▶ Extract:
★ ★ ★ ★

The burgeoning Hispanic population in Forsyth County is proof that the idea of the Triad as the ultimate WASP enclave no longer seems to fit.

The university's Museum of Anthropology offers more evidence of the area's diversity with its new exhibit, "Across the Temple Gate: The Cambodian Side of Greensboro," open until Oct. 1.

If your first thought is, "I didn't know Greensboro had a Cambodian side," the exhibit can be an eye-opener. Beverlye Hancock, museum curator of interpretation, agrees.

"There are a number of different ethnic groups, like Cambodian and Thai, living in North Carolina, and they are our neighbors," Hancock said. "It is good to learn about them because they are members of our community; we need to get to know our neighbors," she said. The text and photographs by Barbara Lau and Cedric Chatterly showcase Greensboro's Buddhist community of the Khmer (pronounced ka-mare) people and their New Year's celebration.

The Khmer people of Cambodia began migrating to Greensboro in the early 1980s to escape turmoil and persecution in their country. "Beginning in April of 1983, just months after the first refugee families arrived, the fledgling Cambodian community mounted a Chol Chhnam (New Year) event, an annual Buddhist festival marking the vernal equinox," Lau's narrative explains.

The New Year's festival is "the largest gathering of Southeast Asian Buddhists each year," according to the exhibit. It is a time for Cambodian community members to celebrate with their friends and extended family, who travel from all over the state to the Greensboro Buddhist Center. The ceremony is a full-day event, centered around making offerings to the monks of the temple and to Buddha. The center is a 10-acre plot of land with a temple and two monks' residences.

"Buddhist monks own nothing except a robe and an alms bowl, so the community is responsible for providing support to the monks through their donations of food, money and supplies," the exhibit explains. On New Year's Day, families bring traditional dishes to present to the monks as offerings; the worshippers then eat the feast together.

The festival represents all the aspects of traditional Cambodian Khmer life. The people perform traditional religious dances like "Paga Meah Paga Prak" (Gold Flower, Silver Flower). The day is ended with the bathing ceremony, in which worshippers bathe the hands and feet of the monks in scented water. The Greensboro community has also added an American twist with a giant water fight, complete with shaving cream and Super Soakers.

"During this part of New Year's, many of the social conventions that govern appropriate behavior, particularly between people of different age groups and genders are discarded," Lau said.

The exhibit offers a look into a community a world apart from North Carolina's perceived status quo. The museum's next offering is an exhibit titled "Los Dias de los Muertos," or the Days of the Dead, starting Oct. 1 and ending Nov. 2. It is a festival to honor the spirits of loved ones and ancestors where "the family concentrates on remembering the deceased and keeping their memory alive," Hancock said.

New Museum Director Stephen Whittington, formerly of the Hudson Museum, is looking forward to "Worldviews: Maya Ceramics from the Palmer Collection." It is a much more expensive exhibit than the university usually funds and curators are hopeful that students will take advantage of it, he said.

"We're the students' museum, and we'd like for them to come and enjoy," Hancock said. "They are always welcome."

★ ★ ★ ★

▶ Required action 1: According to the article on the Cambodian exhibit, when did the Khmer people begin migrating to Greensboro?
▶ Required action 2: Render this sentence from the article on the Cambodian exhibit in Spanish: "The center is a 10-acre plot of land with a temple and two monks' residences."
▶ Required action 3: Name every museum exhibit whose title appears in the article on the Cambodian exhibit.
The entries that come next have no connection to the article on the Cambodian exhibit.

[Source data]
★ ★ ★ ★

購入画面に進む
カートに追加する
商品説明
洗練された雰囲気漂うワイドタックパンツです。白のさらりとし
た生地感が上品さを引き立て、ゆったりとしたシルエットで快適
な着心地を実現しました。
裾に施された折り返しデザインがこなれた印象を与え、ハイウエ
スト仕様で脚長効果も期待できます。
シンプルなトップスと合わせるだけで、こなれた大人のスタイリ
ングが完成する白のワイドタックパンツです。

★ ★ ★ ★

▶ Task response 1: In the early 1980s.

▶ Task response 2: El centro es un terreno de 10 acres con un templo y dos residencias de monjes.

▶ Task response 3:
- "Across the Temple Gate: The Cambodian Side of Greensboro"
- "Los Dias de los Muertos"
- "Worldviews: Maya Ceramics from the Palmer Collection"